▸ Aim of the exercise:
Read the lines below, and copy any that contain the string "Search".

▸ Available records:
────────────────
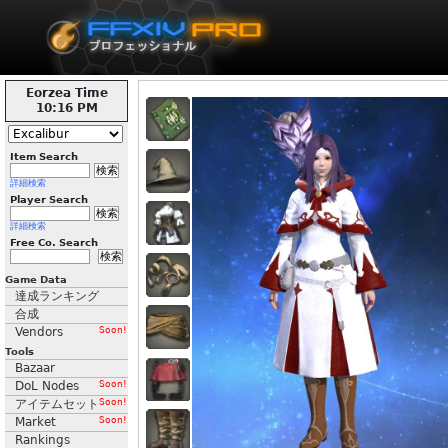
Eorzea Time
10:16 PM
Item Search
詳細検索
Player Search
詳細検索
Free Co. Search
Game Data
達成ランキング
合成
Vendors
Soon!
Tools
Bazaar
DoL Nodes
Soon!
アイテムセット
Soon!
Market
Soon!
Rankings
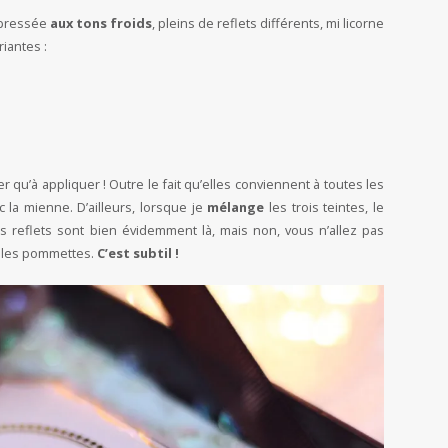
 pressée
aux tons froids
, pleins de reflets différents, mi licorne
riantes :
r qu’à appliquer ! Outre le fait qu’elles conviennent à toutes les
 la mienne. D’ailleurs, lorsque je
mélange
les trois teintes, le
es reflets sont bien évidemment là, mais non, vous n’allez pas
r les pommettes.
C’est subtil !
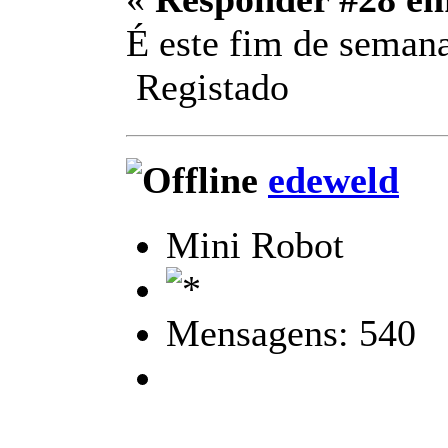
É este fim de semana
Registado
edeweld
Mini Robot
Mensagens: 540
────────────────
▸ Written solution:
Item Search
Player Search
Free Co. Search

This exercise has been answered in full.